Considering that it has the largest economy in the world, is one of the freest societies in the west and boasts four of the most popular professional domestic sports leagues of any country, the US is surprisingly conservative when it comes to its moral stance and legislation on sports betting.
Despite being a sports-mad nation, and one that champions freedom of speech amongst other personal choices, sports betting is illegal in the majority of the US states. The major exception is the gambling Holy Land of Nevada, home of Las Vegas. This almost complete ban steams from the Professional and Amateur Sports Protection Act (‘PASPA’), which was a federal law passed in 1992.
Oddly, the bill was not just supported by conservative politicians and anti-gambling organisations but by all four major professional sports leagues in the USA. These were namely the National Football League, National Basketball Association, National Hockey League and Major League Baseball.
The reasoning behind the bill, as gathered and summarised from numerous comments on the subject by legislators, can be separated into three primary objectives. One, to prohibit state sanctioned betting and eliminate the possibility of state run sports gambling. Two, to maintain the integrity of sporting events. Three, to ensure that sports gambling is not promoted to vulnerable/susceptible groups.
These are somewhat valid reasons, however, they are undone by two primary facts. The first is that other developed western countries, such as the UK, have maintained huge – if carefully regulated – sports betting industries without their societies falling into moral decay and economic chaos.
Secondly, a sports betting industry already exists within the US – outside of Nevada – but it is an illegal one.

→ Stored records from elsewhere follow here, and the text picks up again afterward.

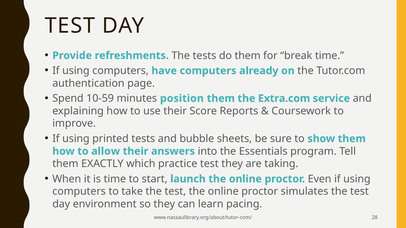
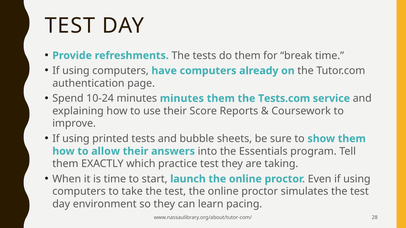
10-59: 10-59 -> 10-24
minutes position: position -> minutes
Extra.com: Extra.com -> Tests.com
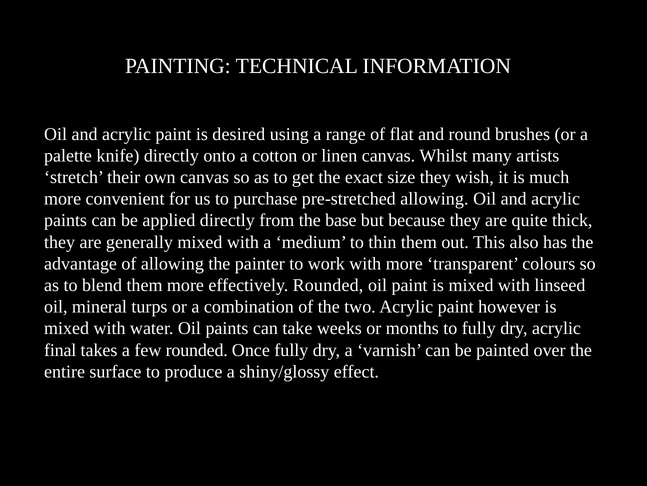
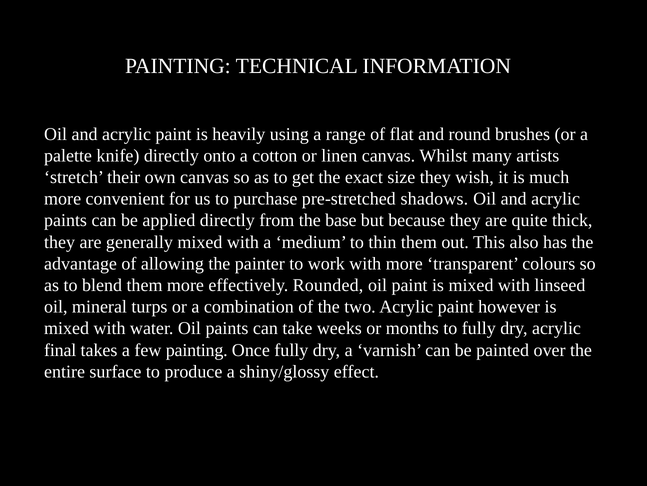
desired: desired -> heavily
pre-stretched allowing: allowing -> shadows
few rounded: rounded -> painting
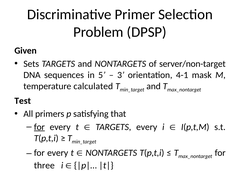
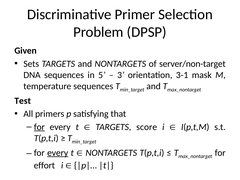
4-1: 4-1 -> 3-1
temperature calculated: calculated -> sequences
TARGETS every: every -> score
every at (58, 153) underline: none -> present
three: three -> effort
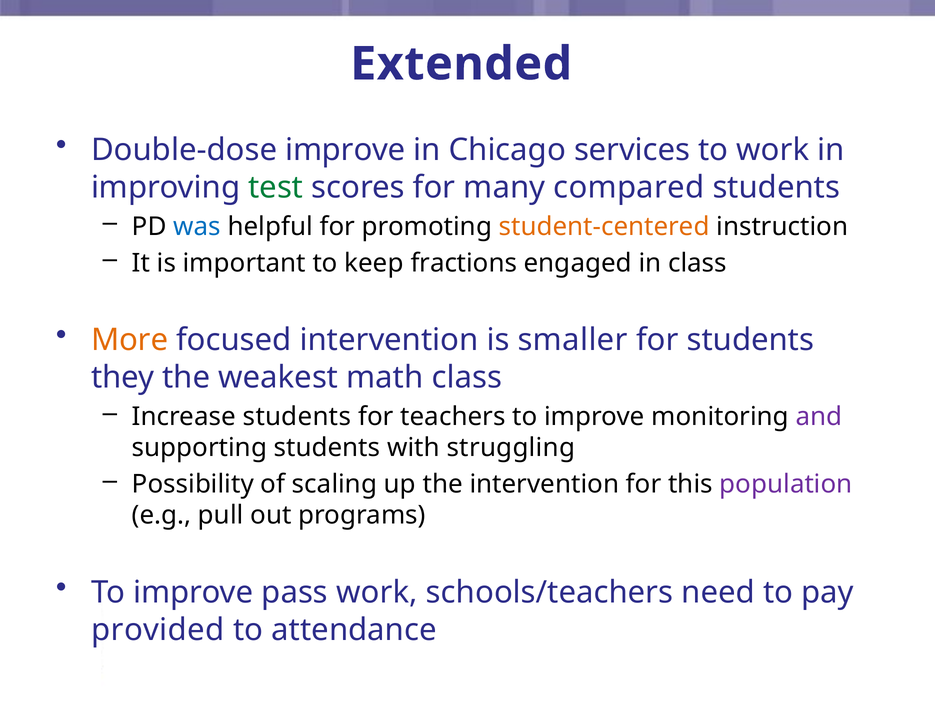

Therefore, Americans are already partaking in sports betting but without the security or tax contribution facilitated by legalised gambling structures.
For fans in the UK, where soccer is known as football, there has been a significant rise in online sports gambling portals, which have a frequently updated football database. Statistic Sports and other similar websites could offer up various services and options for bettors. This, in turn, could help with making informed decisions when placing bets for Premier League as well as various Cup matches. For example, legal gambling revenue from soccer fans – mainly from FA Cup betting – tops 290 million annually in the UK as a whole. However, in the USA only $119.4 million was legally wagered on sports betting in Nevada, whilst an additional $396 billion is bet across the country through illegal channels.
Therefore the USA, despite being ten-times larger than the UK, turns in less legal turnover for sports gambling. Moreover, billions of illegal bets are currently funding crime and taking tax revenue away from public services. Surely, if the audience is already there and willing to go through alternative channels, then legalisation would at least create some form of damage control.
Indeed, this is a way of thinking that seems to be growing more popular in the US, with certain experts identifying a strong nationwide push for acceptance and legalization of this popular pastime. This is a push that is most definitely needed.
Not only should American sports fans be trusted to make their own, informed and adult, decisions over their betting choices but they should also not be forced to go down alternative, and questionable, routes for a service readily available in many of America’s peer countries. Moreover, with the boom in illegal sports gambling to consider, legalisation will only lead to the money already being spent becoming taxable and therefore beneficial to society as a whole.